*TASK ITEM:* An exact copy of the records below is required, and it must contain no pictures.

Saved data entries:
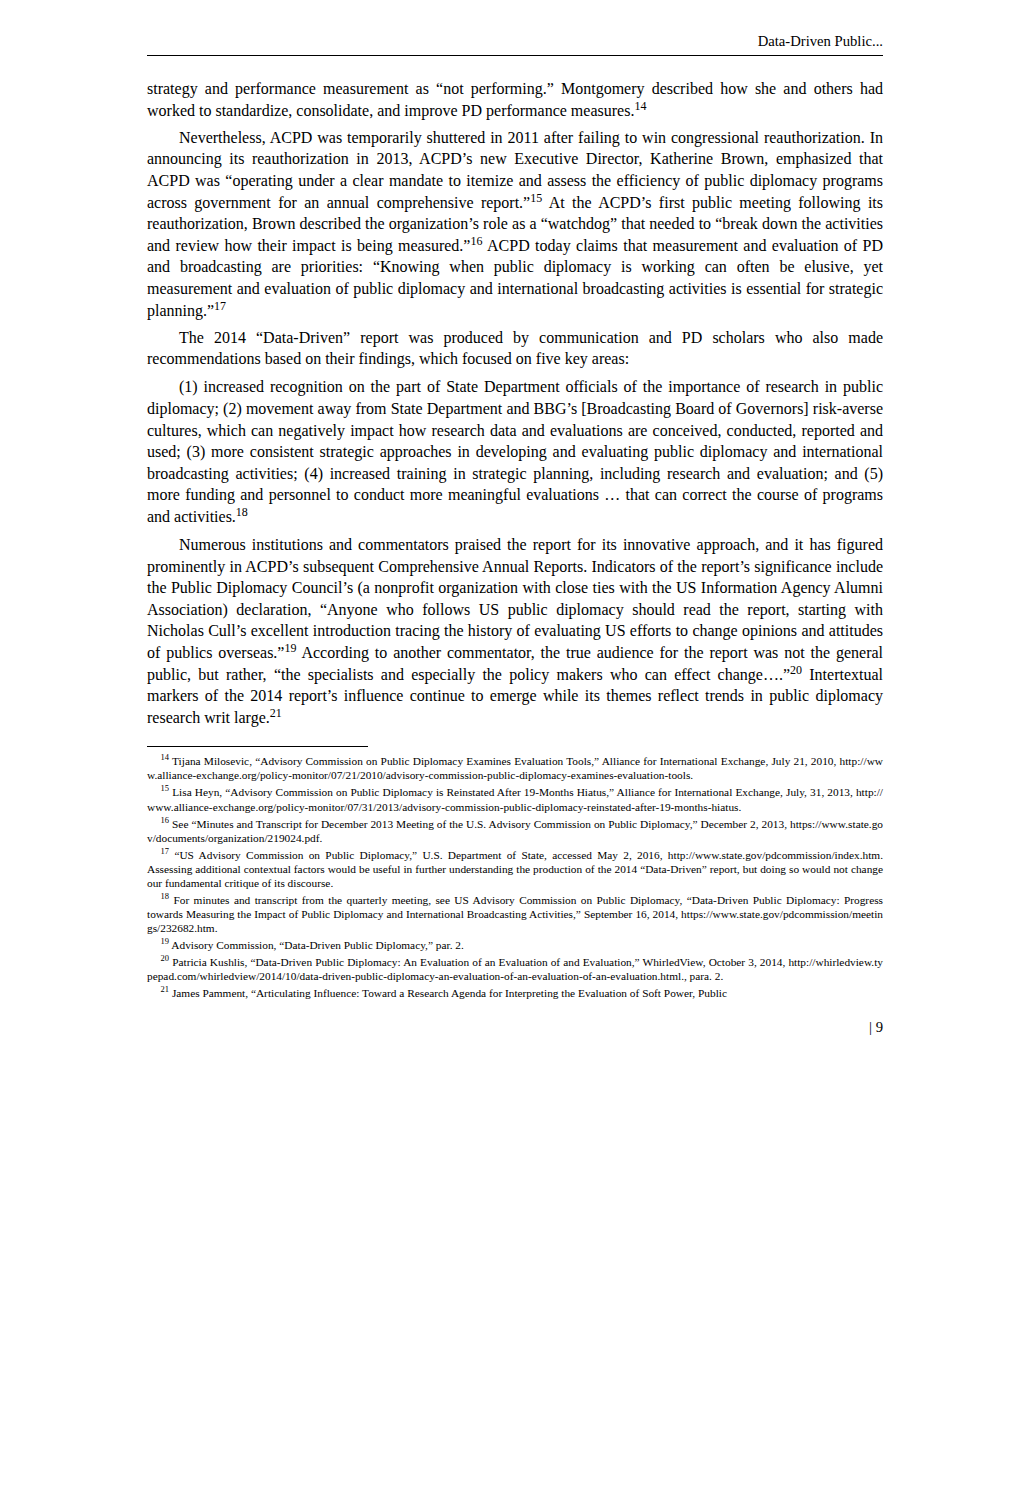Data-Driven Public...
strategy and performance measurement as “not performing.” Montgomery described how she and others had worked to standardize, consolidate, and improve PD performance measures.14
Nevertheless, ACPD was temporarily shuttered in 2011 after failing to win congressional reauthorization. In announcing its reauthorization in 2013, ACPD’s new Executive Director, Katherine Brown, emphasized that ACPD was “operating under a clear mandate to itemize and assess the efficiency of public diplomacy programs across government for an annual comprehensive report.”15 At the ACPD’s first public meeting following its reauthorization, Brown described the organization’s role as a “watchdog” that needed to “break down the activities and review how their impact is being measured.”16 ACPD today claims that measurement and evaluation of PD and broadcasting are priorities: “Knowing when public diplomacy is working can often be elusive, yet measurement and evaluation of public diplomacy and international broadcasting activities is essential for strategic planning.”17
The 2014 “Data-Driven” report was produced by communication and PD scholars who also made recommendations based on their findings, which focused on five key areas:
(1) increased recognition on the part of State Department officials of the importance of research in public diplomacy; (2) movement away from State Department and BBG’s [Broadcasting Board of Governors] risk-averse cultures, which can negatively impact how research data and evaluations are conceived, conducted, reported and used; (3) more consistent strategic approaches in developing and evaluating public diplomacy and international broadcasting activities; (4) increased training in strategic planning, including research and evaluation; and (5) more funding and personnel to conduct more meaningful evaluations … that can correct the course of programs and activities.18
Numerous institutions and commentators praised the report for its innovative approach, and it has figured prominently in ACPD’s subsequent Comprehensive Annual Reports. Indicators of the report’s significance include the Public Diplomacy Council’s (a nonprofit organization with close ties with the US Information Agency Alumni Association) declaration, “Anyone who follows US public diplomacy should read the report, starting with Nicholas Cull’s excellent introduction tracing the history of evaluating US efforts to change opinions and attitudes of publics overseas.”19 According to another commentator, the true audience for the report was not the general public, but rather, “the specialists and especially the policy makers who can effect change….”20 Intertextual markers of the 2014 report’s influence continue to emerge while its themes reflect trends in public diplomacy research writ large.21
14 Tijana Milosevic, “Advisory Commission on Public Diplomacy Examines Evaluation Tools,” Alliance for International Exchange, July 21, 2010, http://www.alliance-exchange.org/policy-monitor/07/21/2010/advisory-commission-public-diplomacy-examines-evaluation-tools.
15 Lisa Heyn, “Advisory Commission on Public Diplomacy is Reinstated After 19-Months Hiatus,” Alliance for International Exchange, July, 31, 2013, http://www.alliance-exchange.org/policy-monitor/07/31/2013/advisory-commission-public-diplomacy-reinstated-after-19-months-hiatus.
16 See “Minutes and Transcript for December 2013 Meeting of the U.S. Advisory Commission on Public Diplomacy,” December 2, 2013, https://www.state.gov/documents/organization/219024.pdf.
17 “US Advisory Commission on Public Diplomacy,” U.S. Department of State, accessed May 2, 2016, http://www.state.gov/pdcommission/index.htm. Assessing additional contextual factors would be useful in further understanding the production of the 2014 “Data-Driven” report, but doing so would not change our fundamental critique of its discourse.
18 For minutes and transcript from the quarterly meeting, see US Advisory Commission on Public Diplomacy, “Data-Driven Public Diplomacy: Progress towards Measuring the Impact of Public Diplomacy and International Broadcasting Activities,” September 16, 2014, https://www.state.gov/pdcommission/meetings/232682.htm.
19 Advisory Commission, “Data-Driven Public Diplomacy,” par. 2.
20 Patricia Kushlis, “Data-Driven Public Diplomacy: An Evaluation of an Evaluation of and Evaluation,” WhirledView, October 3, 2014, http://whirledview.typepad.com/whirledview/2014/10/data-driven-public-diplomacy-an-evaluation-of-an-evaluation-of-an-evaluation.html., para. 2.
21 James Pamment, “Articulating Influence: Toward a Research Agenda for Interpreting the Evaluation of Soft Power, Public
|9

*WRITTEN SOLUTION:*
Data-Driven Public...
strategy and performance measurement as “not performing.” Montgomery described how she and others had worked to standardize, consolidate, and improve PD performance measures.14
Nevertheless, ACPD was temporarily shuttered in 2011 after failing to win congressional reauthorization. In announcing its reauthorization in 2013, ACPD’s new Executive Director, Katherine Brown, emphasized that ACPD was “operating under a clear mandate to itemize and assess the efficiency of public diplomacy programs across government for an annual comprehensive report.”15 At the ACPD’s first public meeting following its reauthorization, Brown described the organization’s role as a “watchdog” that needed to “break down the activities and review how their impact is being measured.”16 ACPD today claims that measurement and evaluation of PD and broadcasting are priorities: “Knowing when public diplomacy is working can often be elusive, yet measurement and evaluation of public diplomacy and international broadcasting activities is essential for strategic planning.”17
The 2014 “Data-Driven” report was produced by communication and PD scholars who also made recommendations based on their findings, which focused on five key areas:
(1) increased recognition on the part of State Department officials of the importance of research in public diplomacy; (2) movement away from State Department and BBG’s [Broadcasting Board of Governors] risk-averse cultures, which can negatively impact how research data and evaluations are conceived, conducted, reported and used; (3) more consistent strategic approaches in developing and evaluating public diplomacy and international broadcasting activities; (4) increased training in strategic planning, including research and evaluation; and (5) more funding and personnel to conduct more meaningful evaluations … that can correct the course of programs and activities.18
Numerous institutions and commentators praised the report for its innovative approach, and it has figured prominently in ACPD’s subsequent Comprehensive Annual Reports. Indicators of the report’s significance include the Public Diplomacy Council’s (a nonprofit organization with close ties with the US Information Agency Alumni Association) declaration, “Anyone who follows US public diplomacy should read the report, starting with Nicholas Cull’s excellent introduction tracing the history of evaluating US efforts to change opinions and attitudes of publics overseas.”19 According to another commentator, the true audience for the report was not the general public, but rather, “the specialists and especially the policy makers who can effect change….”20 Intertextual markers of the 2014 report’s influence continue to emerge while its themes reflect trends in public diplomacy research writ large.21
14 Tijana Milosevic, “Advisory Commission on Public Diplomacy Examines Evaluation Tools,” Alliance for International Exchange, July 21, 2010, http://www.alliance-exchange.org/policy-monitor/07/21/2010/advisory-commission-public-diplomacy-examines-evaluation-tools.
15 Lisa Heyn, “Advisory Commission on Public Diplomacy is Reinstated After 19-Months Hiatus,” Alliance for International Exchange, July, 31, 2013, http://www.alliance-exchange.org/policy-monitor/07/31/2013/advisory-commission-public-diplomacy-reinstated-after-19-months-hiatus.
16 See “Minutes and Transcript for December 2013 Meeting of the U.S. Advisory Commission on Public Diplomacy,” December 2, 2013, https://www.state.gov/documents/organization/219024.pdf.
17 “US Advisory Commission on Public Diplomacy,” U.S. Department of State, accessed May 2, 2016, http://www.state.gov/pdcommission/index.htm. Assessing additional contextual factors would be useful in further understanding the production of the 2014 “Data-Driven” report, but doing so would not change our fundamental critique of its discourse.
18 For minutes and transcript from the quarterly meeting, see US Advisory Commission on Public Diplomacy, “Data-Driven Public Diplomacy: Progress towards Measuring the Impact of Public Diplomacy and International Broadcasting Activities,” September 16, 2014, https://www.state.gov/pdcommission/meetings/232682.htm.
19 Advisory Commission, “Data-Driven Public Diplomacy,” par. 2.
20 Patricia Kushlis, “Data-Driven Public Diplomacy: An Evaluation of an Evaluation of and Evaluation,” WhirledView, October 3, 2014, http://whirledview.typepad.com/whirledview/2014/10/data-driven-public-diplomacy-an-evaluation-of-an-evaluation-of-an-evaluation.html., para. 2.
21 James Pamment, “Articulating Influence: Toward a Research Agenda for Interpreting the Evaluation of Soft Power, Public
|9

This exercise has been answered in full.